* EXERCISE OBJECTIVE *
Report each line of the items below that contains the string "with", reproducing every matching line in full.
□ □ □ □
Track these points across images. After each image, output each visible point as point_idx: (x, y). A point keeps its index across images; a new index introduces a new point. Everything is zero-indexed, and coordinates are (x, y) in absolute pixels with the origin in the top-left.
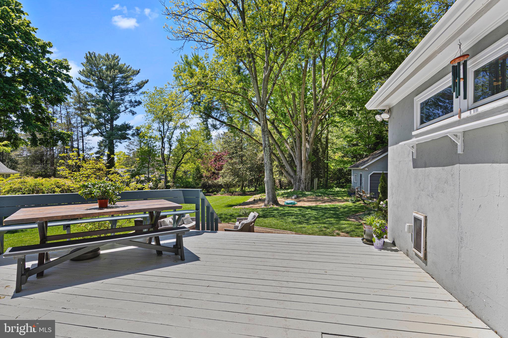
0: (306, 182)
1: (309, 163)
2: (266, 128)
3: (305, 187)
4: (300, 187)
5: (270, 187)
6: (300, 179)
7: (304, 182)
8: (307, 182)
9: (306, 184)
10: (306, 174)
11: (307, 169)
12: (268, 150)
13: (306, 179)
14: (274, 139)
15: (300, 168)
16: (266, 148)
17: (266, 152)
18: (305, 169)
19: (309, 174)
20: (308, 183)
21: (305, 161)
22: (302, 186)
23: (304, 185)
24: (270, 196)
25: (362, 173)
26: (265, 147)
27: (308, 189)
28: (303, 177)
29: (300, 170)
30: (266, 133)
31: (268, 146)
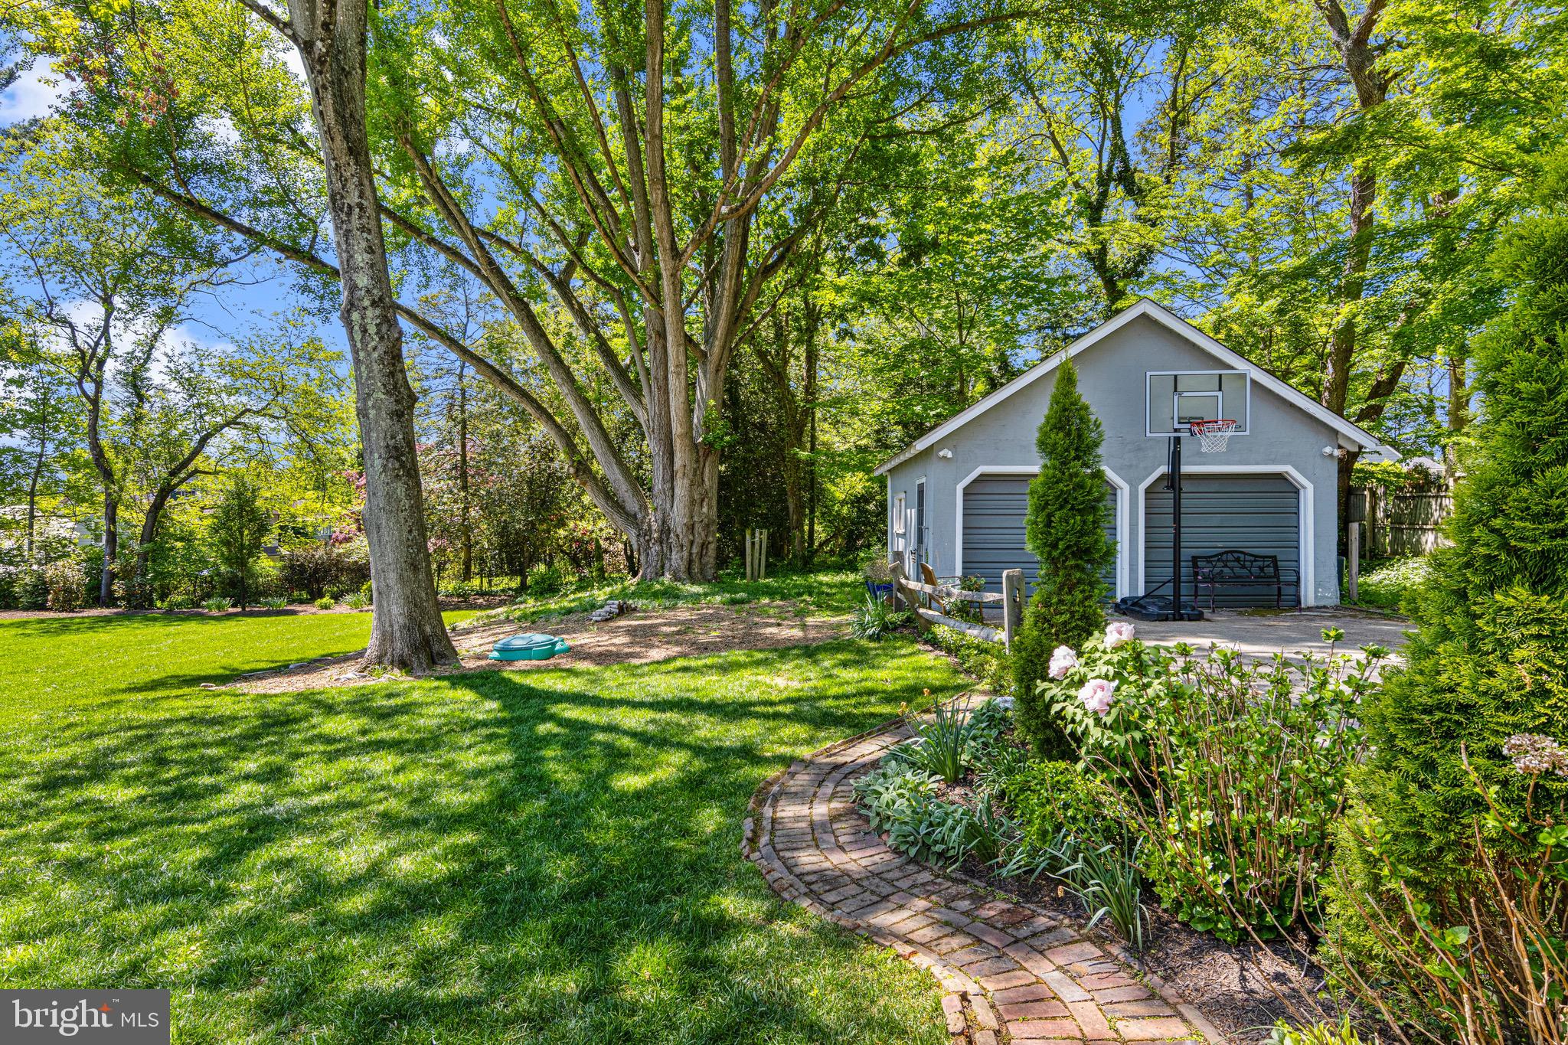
0: (692, 543)
1: (706, 456)
2: (351, 186)
3: (690, 562)
4: (667, 565)
5: (390, 557)
6: (665, 530)
7: (685, 542)
8: (698, 541)
9: (695, 550)
10: (692, 502)
11: (696, 481)
12: (372, 329)
13: (691, 528)
14: (548, 343)
15: (668, 477)
16: (355, 316)
17: (358, 336)
18: (686, 482)
19: (710, 507)
20: (704, 546)
21: (687, 441)
22: (676, 559)
23: (685, 554)
24: (396, 610)
25: (923, 480)
26: (352, 305)
27: (702, 571)
28: (678, 517)
29: (668, 485)
30: (355, 222)
31: (374, 304)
□ □ □ □
* SOLUTION TO THIS EXERCISE *
Track these points across images. After each image, output each visible point as point_idx: (x, y). A point keeps its index across images; a new index introduces a new point. Everything is zero-indexed, and coordinates are (x, y) in absolute pixels with the origin in the top-left.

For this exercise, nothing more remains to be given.